News Archives

Processes in KaffeOS: Isolation, Resource Management, and Sharing for Java

March 25, 2004

Date: Thursday, March 25th, 2004
Time: 11am-12:15pm
Location: Woodward 149

Godmar Back, <gback@stanford.edu>
Department of Computer Science, Stanford University

Abstract: Single-language runtime systems, such as Java virtual machines, are widely deployed platforms for executing untrusted code. These runtimes provide some of the features that operating systems provide: inter-application memory protection and basic system services. They do not, however, provide the ability to isolate applications from each other, or limit their resource consumption. In this talk, I will present KaffeOS, a Java runtime system that provides these features. The KaffeOS architecture takes many lessons from operating system design, such as the use of a user/kernel boundary, and employs garbage collection techniques, such as write barriers. It supports the OS abstraction of a process in a Java virtual machine. Each process executes as if it were run in its own virtual machine, including separate garbage collection of its own heap. The difficulty in designing KaffeOS lay in balancing the goals of isolation and resource management against the goal of allowing direct sharing of objects to enhance performance and scalability. I will present performance results that show that KaffeOS can be used to effectively thwart denial-of-service attacks by untrusted or misbehaving code, and demonstrate the effectiveness of KaffeOS's sharing model. Finally, I will also discuss what I view should be the next steps in making type-safe language runtime systems ready for use in robust and scalable multi-process environments.

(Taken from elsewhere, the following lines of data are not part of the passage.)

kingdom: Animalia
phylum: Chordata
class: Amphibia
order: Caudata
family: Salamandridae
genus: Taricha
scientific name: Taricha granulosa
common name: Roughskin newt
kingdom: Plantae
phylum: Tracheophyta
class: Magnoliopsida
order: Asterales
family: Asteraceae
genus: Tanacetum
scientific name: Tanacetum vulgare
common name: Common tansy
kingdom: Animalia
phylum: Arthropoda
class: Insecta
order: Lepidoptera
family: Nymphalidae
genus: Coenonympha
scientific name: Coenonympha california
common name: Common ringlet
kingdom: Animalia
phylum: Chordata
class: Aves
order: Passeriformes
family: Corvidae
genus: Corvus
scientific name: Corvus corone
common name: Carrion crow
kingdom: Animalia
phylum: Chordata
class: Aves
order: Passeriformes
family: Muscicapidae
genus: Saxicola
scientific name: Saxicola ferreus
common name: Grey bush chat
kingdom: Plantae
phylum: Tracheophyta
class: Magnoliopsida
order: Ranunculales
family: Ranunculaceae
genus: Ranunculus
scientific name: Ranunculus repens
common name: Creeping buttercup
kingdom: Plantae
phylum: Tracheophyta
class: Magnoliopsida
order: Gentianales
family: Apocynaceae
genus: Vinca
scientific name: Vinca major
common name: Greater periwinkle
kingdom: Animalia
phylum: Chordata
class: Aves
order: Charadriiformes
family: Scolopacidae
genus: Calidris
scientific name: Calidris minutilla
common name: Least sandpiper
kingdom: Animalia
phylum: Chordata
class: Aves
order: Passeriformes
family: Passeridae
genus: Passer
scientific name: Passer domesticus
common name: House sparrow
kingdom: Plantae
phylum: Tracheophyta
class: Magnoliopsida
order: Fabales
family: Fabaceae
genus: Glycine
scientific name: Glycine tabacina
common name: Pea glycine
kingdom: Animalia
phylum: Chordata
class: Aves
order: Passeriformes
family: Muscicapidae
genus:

Biography: Godmar Back works as a postdoctoral researcher with Professor Dawson Engler. He received his PhD from the University of Utah in 2002. His research interests lie at the intersection of systems and programming languages. He currently works on MJ, a system for statically checking Java code. Before coming to Stanford, he designed and implemented KaffeOS, a Java runtime system that provides process isolation and resource management for multiple applications in a single JVM. He has also worked on various OS projects, such as the Utah OSKit and the Fluke microkernel.